Turn the crank and duck!
Dave Ware writes: This is the model as revised by Gilbert in 1949. Use of the OI segment of 72 tooth gear allowed for a simpler mechanism. This innovation and the increase of the height to almost 6 feet made for a much improved model. The action was now completely automatic. Parachutes were homemade using silk cloth and swizzle sticks.
This model was originally constructed as an airplane ride only. The planes were made to give a more realistic aircraft look. A few Mecanno parts were used for the wings and the tail assemblies. Also, I added a few extra features to the model. It was built with spare parts that were stripped clean, primed and painted the various colors that Gilbert used over the years.
Recently, I purchased several plastic seats on eBay. Rather than build another ride structure, I made the seats interchangeable with the airplanes.
My wife, Kathy, gives me much needed help as to what color each part should be painted. Always good to include the spouse!
Bill Klein writes: Climb the stairs to the airplane ride for higher thrills.
Bill Klein writes: The original four parachute jump was used in the military to train guys to parachute from airplanes.
Bill Klein writes: The jump is eight foot six inches tall and fifteen inches across at the base.
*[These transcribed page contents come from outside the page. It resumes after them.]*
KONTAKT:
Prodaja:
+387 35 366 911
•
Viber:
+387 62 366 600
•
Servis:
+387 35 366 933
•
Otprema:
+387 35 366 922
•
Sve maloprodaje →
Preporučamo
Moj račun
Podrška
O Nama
It is powered with an A49 motor and modified heavy duty winch.
Bill writes: This small airplane ride has Kaster kit airplanes.
Here is Bill’s version of Dr. Prune’s model.
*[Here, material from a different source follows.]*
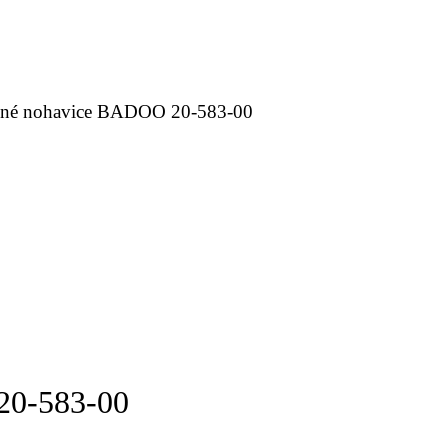
ené nohavice BADOO 20-583-00
20-583-00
Bruce Hansen writes: This is the Airplane Ride built from a 1955 No. 4 1/2 set. The motor was turned with a key and provided about 30 seconds of power to spin the airplanes.
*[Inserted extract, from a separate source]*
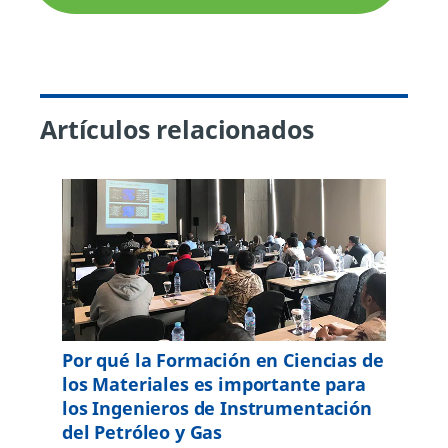
Artículos relacionados
Por qué la Formación en Ciencias de
los Materiales es importante para
los Ingenieros de Instrumentación
del Petróleo y Gas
Bruce Hansen writes: This Circle Swing model built from a 1916 #6 type I set is the obvious predecessor to the Airplane ride lead model of the 6 ½ set. The model is driven by a P-58 motor (I used a rubber band instead of string to drive the gear box). The motor spins the “canoes” at about 30 RPM’s.
Bruce Hansen writes: This is a Double Ferris Wheel model. It uses two classic #8 ½ set wheels supported by an “H” frame. The A49 motor drives “H” frame and string/pulleys are used to turn the wheels.
Fred Writes: My model is based on the Erector book, but I decided that a more detailed airplane was called for. I came up with a biplane design that uses three B girders for the fuselage, a 4 hole triangle and two CH angles for the tail assembly, a 5 hole perforated strip and large washer for the landing gear, and two MF flat plates for the wings. I also modified the rotating support arms in an attempt to make them more substantial than the Gilbert design. I added a small ball bearing at the top of the tower to support the rotating assembly and reduce the load on the motor and gears. My next idea for this one is to build an 8 sided platform around the tower below the airplanes to represent the platform that people would walk on when boarding the ride. I also need to add the MX house to represent the ticket booth, and some kind of staircase leading up to the boarding platform. Another improvement I have in mind is to add lights, I don’t think I will ever be able to get any of the original Gilbert Illumination kits so I am working on a homemade equivalent.